• TASK: Nothing is needed except the lines below that run from the one with "КОФЕВАРКА HURAKAN HKN-ME709" through the one with "управляющим (единоличным исполнительным", repeated exactly.

○ ○ ○

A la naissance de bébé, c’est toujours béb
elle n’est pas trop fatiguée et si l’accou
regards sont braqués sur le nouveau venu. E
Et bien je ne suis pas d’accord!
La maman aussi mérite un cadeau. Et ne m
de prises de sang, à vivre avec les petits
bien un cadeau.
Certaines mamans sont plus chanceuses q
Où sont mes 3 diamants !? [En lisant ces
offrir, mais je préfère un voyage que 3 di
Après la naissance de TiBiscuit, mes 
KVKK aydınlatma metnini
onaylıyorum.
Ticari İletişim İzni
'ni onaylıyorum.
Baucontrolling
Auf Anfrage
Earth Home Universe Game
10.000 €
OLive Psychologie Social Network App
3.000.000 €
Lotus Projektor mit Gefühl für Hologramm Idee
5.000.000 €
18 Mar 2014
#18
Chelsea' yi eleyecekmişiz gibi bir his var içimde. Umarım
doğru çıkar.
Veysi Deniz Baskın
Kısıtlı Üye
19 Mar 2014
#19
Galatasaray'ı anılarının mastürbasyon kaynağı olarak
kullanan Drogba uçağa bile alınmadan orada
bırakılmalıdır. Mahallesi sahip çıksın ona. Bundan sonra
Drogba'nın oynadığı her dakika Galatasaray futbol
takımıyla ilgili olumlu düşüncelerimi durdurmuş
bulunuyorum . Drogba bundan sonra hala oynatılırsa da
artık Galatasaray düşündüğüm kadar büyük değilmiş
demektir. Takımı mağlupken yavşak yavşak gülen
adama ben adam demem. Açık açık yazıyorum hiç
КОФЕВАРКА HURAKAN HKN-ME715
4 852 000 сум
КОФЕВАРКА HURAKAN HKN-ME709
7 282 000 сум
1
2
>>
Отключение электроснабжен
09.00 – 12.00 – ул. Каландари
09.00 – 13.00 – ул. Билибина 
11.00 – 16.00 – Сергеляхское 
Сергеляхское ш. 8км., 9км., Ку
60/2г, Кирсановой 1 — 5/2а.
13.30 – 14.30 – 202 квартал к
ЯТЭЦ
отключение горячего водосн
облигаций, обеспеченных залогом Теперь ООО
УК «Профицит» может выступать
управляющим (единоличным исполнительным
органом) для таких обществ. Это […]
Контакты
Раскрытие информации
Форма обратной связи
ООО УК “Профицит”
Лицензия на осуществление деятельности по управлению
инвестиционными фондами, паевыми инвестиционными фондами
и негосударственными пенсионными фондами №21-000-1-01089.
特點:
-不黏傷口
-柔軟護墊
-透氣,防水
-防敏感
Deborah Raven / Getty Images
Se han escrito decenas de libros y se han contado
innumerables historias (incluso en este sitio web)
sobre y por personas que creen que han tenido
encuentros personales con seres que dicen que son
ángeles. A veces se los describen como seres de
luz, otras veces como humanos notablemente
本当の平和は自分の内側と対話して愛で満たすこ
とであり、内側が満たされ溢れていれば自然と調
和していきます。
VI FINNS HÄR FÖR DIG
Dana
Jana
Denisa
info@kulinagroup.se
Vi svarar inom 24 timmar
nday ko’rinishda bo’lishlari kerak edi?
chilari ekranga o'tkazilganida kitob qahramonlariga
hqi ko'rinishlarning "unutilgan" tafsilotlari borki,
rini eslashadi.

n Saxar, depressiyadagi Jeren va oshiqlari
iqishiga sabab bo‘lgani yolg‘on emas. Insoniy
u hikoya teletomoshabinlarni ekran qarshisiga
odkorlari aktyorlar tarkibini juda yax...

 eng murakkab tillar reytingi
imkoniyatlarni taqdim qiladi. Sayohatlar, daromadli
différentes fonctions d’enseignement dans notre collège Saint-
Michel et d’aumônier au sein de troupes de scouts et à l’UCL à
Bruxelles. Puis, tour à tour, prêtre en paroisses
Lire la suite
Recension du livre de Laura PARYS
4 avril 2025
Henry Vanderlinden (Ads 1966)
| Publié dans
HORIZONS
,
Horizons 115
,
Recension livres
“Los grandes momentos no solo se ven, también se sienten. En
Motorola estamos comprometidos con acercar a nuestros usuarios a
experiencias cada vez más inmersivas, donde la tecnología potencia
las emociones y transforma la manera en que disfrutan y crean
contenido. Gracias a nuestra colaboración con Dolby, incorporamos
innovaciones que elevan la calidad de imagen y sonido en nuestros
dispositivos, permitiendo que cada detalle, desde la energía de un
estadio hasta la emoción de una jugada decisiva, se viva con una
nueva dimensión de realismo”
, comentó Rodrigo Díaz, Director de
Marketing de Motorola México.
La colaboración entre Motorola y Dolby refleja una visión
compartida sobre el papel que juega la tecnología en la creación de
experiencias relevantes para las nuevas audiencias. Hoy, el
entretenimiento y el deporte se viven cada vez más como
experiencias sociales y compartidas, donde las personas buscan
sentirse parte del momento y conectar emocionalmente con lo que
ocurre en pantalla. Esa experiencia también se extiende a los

○ ○ ○

• TASK OUTPUT:
КОФЕВАРКА HURAKAN HKN-ME709
7 282 000 сум
1
2
>>
Отключение электроснабжен
09.00 – 12.00 – ул. Каландари
09.00 – 13.00 – ул. Билибина 
11.00 – 16.00 – Сергеляхское 
Сергеляхское ш. 8км., 9км., Ку
60/2г, Кирсановой 1 — 5/2а.
13.30 – 14.30 – 202 квартал к
ЯТЭЦ
отключение горячего водосн
облигаций, обеспеченных залогом Теперь ООО
УК «Профицит» может выступать
управляющим (единоличным исполнительным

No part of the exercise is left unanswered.